Bangkok Post Editorial
The West has been expressing its outrage at human rights abuses by China for nearly five decades, stepping up its concerns about a decade ago when China began opening its doors to the world. Then, at the end of 1997, the European Union and China agreed to meet every six months for talks on human rights. The first such dialogue was held at the end of 1997 and meetings have been held since alternately in China and the country holding the rotating EU presidency. Talks were held in Beijing on Friday with the EU represented by 15 officials from current president France and Sweden and the European Commission. There also were 15 Chinese representatives from various ministries, including justice and foreign affairs.
Although the dialogue lasted just one day, the talks stretched for an impressive 10 hours. The EU raised the plight of alleged political prisoners, criticised China's extensive use of the death penalty and voiced concerns over the suppression of democracy campaigners, Catholics, members of the Falungong sect, Tibetans and Turkic Muslims resisting Chinese rule. The EU invited four rights groups to attend as well but when China refused entry to the New York-based Human Rights in China group, the other three groups boycotted the dialogue. It was an ominous start.
Beijing has tried to coax foreign governments critical of its human rights practices to hold closed-door dialogues instead of censuring China at United Nations human rights meetings and other public, worldwide forums. In addition to the EU, China has had such dialogues with Australia, Britain and Canada among others.
According to diplomats who attended Friday's dialogue, the Chinese listened attentively to the EU concerns-just as they have done at other closed-door meetings. They nodded in unison, admitted their faults and promised to look into the concerns. On Friday, according to EU diplomats, they again admitted their shortcomings but offered little when it came to addressing them.
Current Chinese law allows police to send criminal suspects to labour camps for up to four years without trial. The US State Department reports that 230,000 people were being held last year in what China calls "re-education-through-labour camps". On Friday, the Chinese reportedly admitted that the system was wrong, that it had been abused, and that it should be reformed "in-depth". But China also made it clear that it does not mean to abolish the practice.
Yesterday was China's National Day, a day when all Chinese marked the 51st anniversary of communist rule. Members of the Falungong movement, which says it is apolitical and purely a spiritual group, converged on Tiananmen Square to contribute to the occasion. But according to reports, police swooped on the group, using unnecessary violence to arrest about 1,000 and forcibly remove them from the square. Of the Falungong members who gathered yesterday, 80% were women, but this did not dampen the enthusiasm for violence shown by the police as they used truncheons, canes and steel-tipped boots to beat the Falungong members. And all this just two days after 15 senior officials had accepted, listened attentively and said they understood the concerns raised by the EU about human rights abuses in China.

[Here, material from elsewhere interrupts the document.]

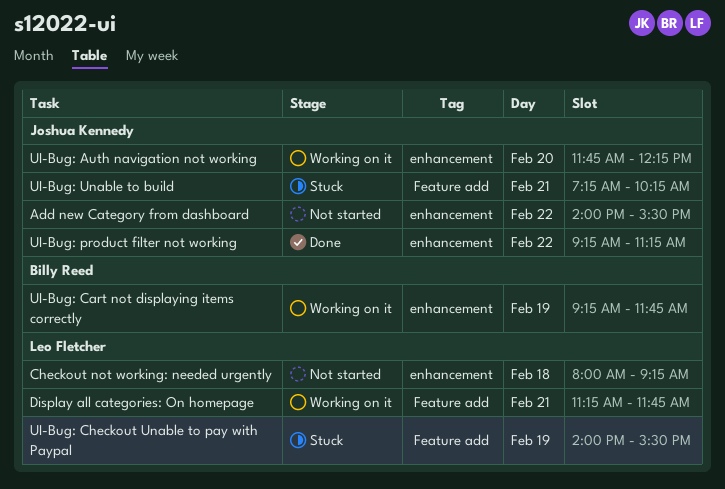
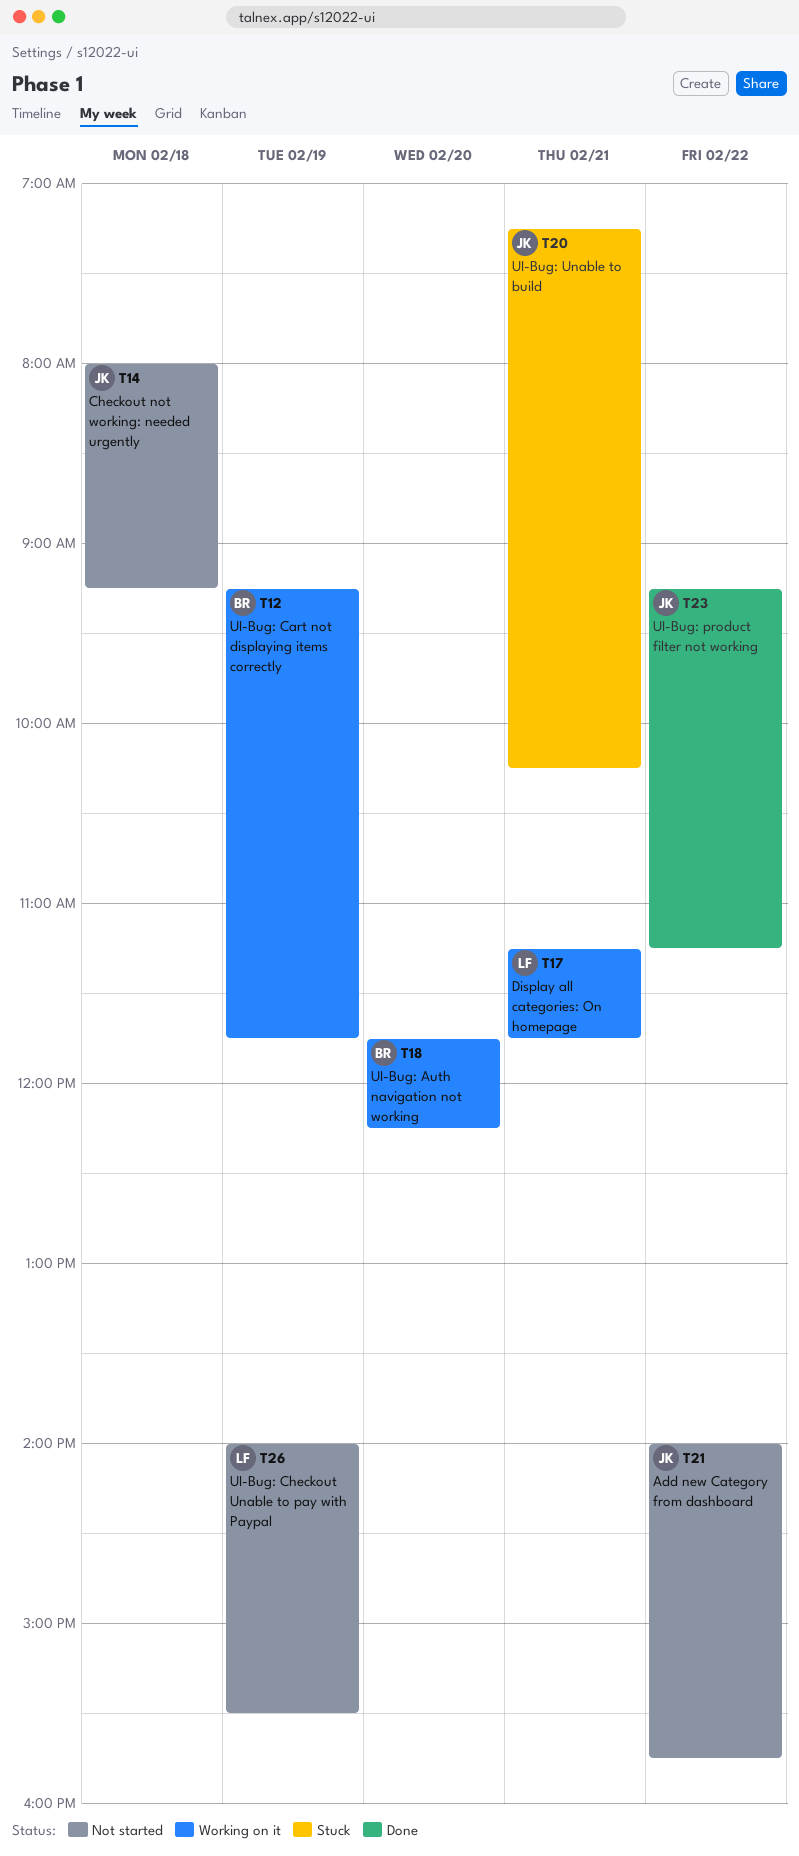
Add new Category from dashboard, ends: 15:30 -> 15:45
Checkout not working: needed urgently, owner: Leo Fletcher -> Joshua Kennedy
UI-Bug: Auth navigation not working, owner: Joshua Kennedy -> Billy Reed
UI-Bug: Checkout Unable to pay with Paypal, status: Stuck -> Not started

The United States has been making plenty of noise about forcing China to improve its human rights in return for permanent normal trade relations. But when it came to the vote in the US Congress, the the human rights issue was swept under the carpet in lieu of more open trading opportunities for American companies in China.
The world must realise that the regime in China has no intention whatsoever of changing its attitude-unless the West really gets serious and the issue is raised continually at United Nations forums and there is the real possibility of effective sanctions.